PACIFIC ARTS MOVEMENT: First, congratulations for winning the Special Jury award at SXSW! Are you surprised at the success of your low-budget film?

NEILL DELA LLANA: It’s kind of surprising, but at the same time, we give ourselves a reality check every day because we’re still working at our 9-5 jobs where I get yelled at for trying to leave five minutes early. So it isn’t like our autographs are going for any money on Ebay.

PAC ARTS: Why did you and Ian Gamazon choose the subject of Filipino Muslims? And what do you want the audience to take away from the film?

LLANA: It’s a subject that really hasn’t been touched in Fil-Am cinema and we thought it would add a different and original “twist” to the character as opposed to the “oh-I’m-Filipino-trying-to-integrate-into-American-society” kinds of characters we’ve seen a thousand times. But from that twist evolved all kinds of racial, political, and religious issues, which worked to our benefit as well.

Ultimately we want the audience to take away the fact that there is more than one side to the war by extremists against the Western world. In a way, we tried to humanize that element—which was a challenge onto itself.

PAC ARTS: Any “war stories” in shooting the film?

LLANA: Haha! Lots! Every day was a war story. The people in the squatter camp thought we were a news reporting team (Ian the reporter and Neill the cameraman). I broke out in a heat rash. We also spent the last four days in the Philippines doing a 10-mall shopping spree. Most of the extras are Neill’s relatives. My real mom is used in the hostage pictures. We actually ran through Philippine rush hour traffic in the opening scene.

PAC ARTS: How have Filipino audiences responded to this film as opposed to non-Filipino audiences?

LLANA: Filipinos (especially native Filipinos) have responded positively because they’re from the country—they know what it’s like, that we weren’t trying to romanticize the image of the Philippines. I think they appreciated that we got down and dirty and showed what the reality is.

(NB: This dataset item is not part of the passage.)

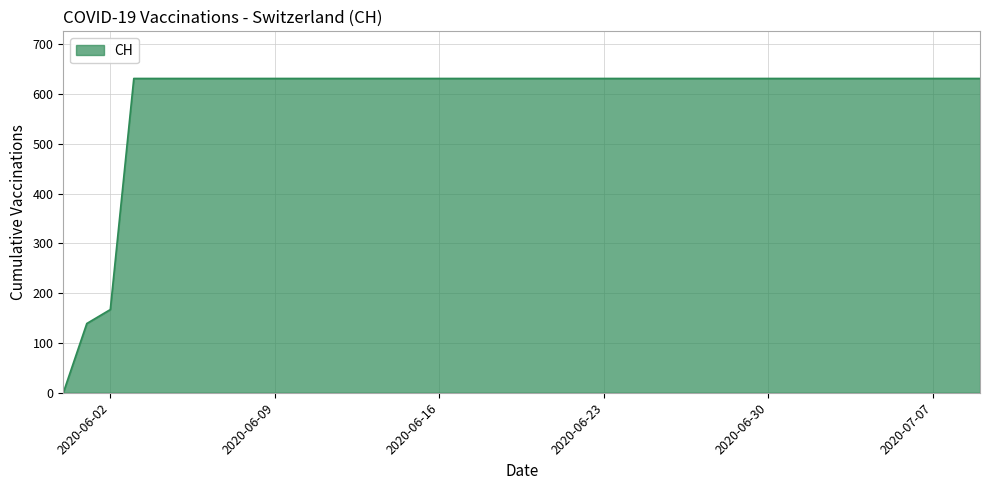

Reading left to right, list all the values displayed in this chart.

0	139	167	631	631	631	631	631	631	631	631	631	631	631	631	631	631	631	631	631	631	631	631	631	631	631	631	631	631	631	631	631	631	631	631	631	631	631	631	631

To non-Filipinos, I think they’re even more in awe because they get to see a side of the world that isn’t shown on the news everyday. We tried to show the experience from an American’s perspective.

PAC ARTS: What’s next for you?

LLANA: Ian and myself are working on several scripts and ideas trying to get our next project made, so hopefully that’ll catch on and we can keep on making movies!

CAVITE is scheduled to screen on Saturday, 10/1 at 8:15 pm and on Wednesday, 10/5 at 9:00 pm. Co-directors Neill dela Llana and Ian Gamazon are scheduled to attend.